Abbas' proposal relates to the improvement of wastewater treatment and energy production with nanostructured carbon–metal oxide anodes in microbial fuel cells.

Tarek will develop a computational model to improve e-waste management.

Ben Bouchta proposes a multi-disciplinary approach to the provision of energy services to enable the productive use of energy for female entrepreneurs in sub-Saharan Africa.

The Young Researcher of the Year award is presented every year to two researchers under the age of 30 who have received a research doctorate in an Italian university. This year the award was won by Matteo Morciano and Francesca De Falco.

Morciano, a student at the Politecnico di Torino, has developed innovative technologies for passive drinking water production using solar energy.
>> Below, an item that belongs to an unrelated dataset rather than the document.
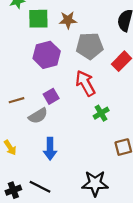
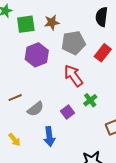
purple square: (51, 96) -> (68, 112), moved

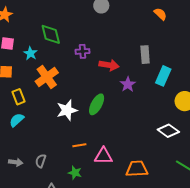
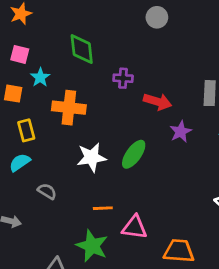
cyan star: (30, 53) -> (40, 77), moved
orange cross: (47, 77) -> (69, 108), turned 35
gray semicircle: (41, 161) -> (47, 191), moved, turned 96
green star: (75, 173) -> (92, 246), size x1.6

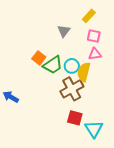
More specifically, he has developed a low-cost and environmentally friendly system for desalinating water, which could offer a possible solution to the water crisis.

De Falco, from the University of Naples Federico II, carried out a study into microplastic pollution, an environmental issue of considerable importance and, in particular, on the impact of synthetic fibres used in textiles, identifying the main release mechanisms of these emerging micropollutants.

In the Recognition at Innovation Eni section, which recognises the most revolutionary projects developed by Eni's researchers and technical experts, awards were given to:

-          Roberto Millini, Michela Bellettato and Giuseppe Bellussi for patenting a process of CO2 mineralisation with natural mineral phases and the use of the products obtained during the making of cement;

-          Giovanna Carpani, Ilaria Pietrini for the E-Limina (Trademark) technology, linking isotopic and microbial investigations to aid the analysis of the biodegradation of contaminated sites (natural attenuation);

-          Filomena Castaldo, Orazio Lo Chiano, Alessandro Riva for the ultra-intensified CO2 bio-fixation technology, which is based on the bio-fixation of CO2 by microalgae in photobioreactors lit by an artificial light adapted specifically for their optimal photosynthesis.

The award ceremony will take place at the Quirinal Palace on 14 October and will be attended by the President of the Italian Republic, Sergio Mattarella.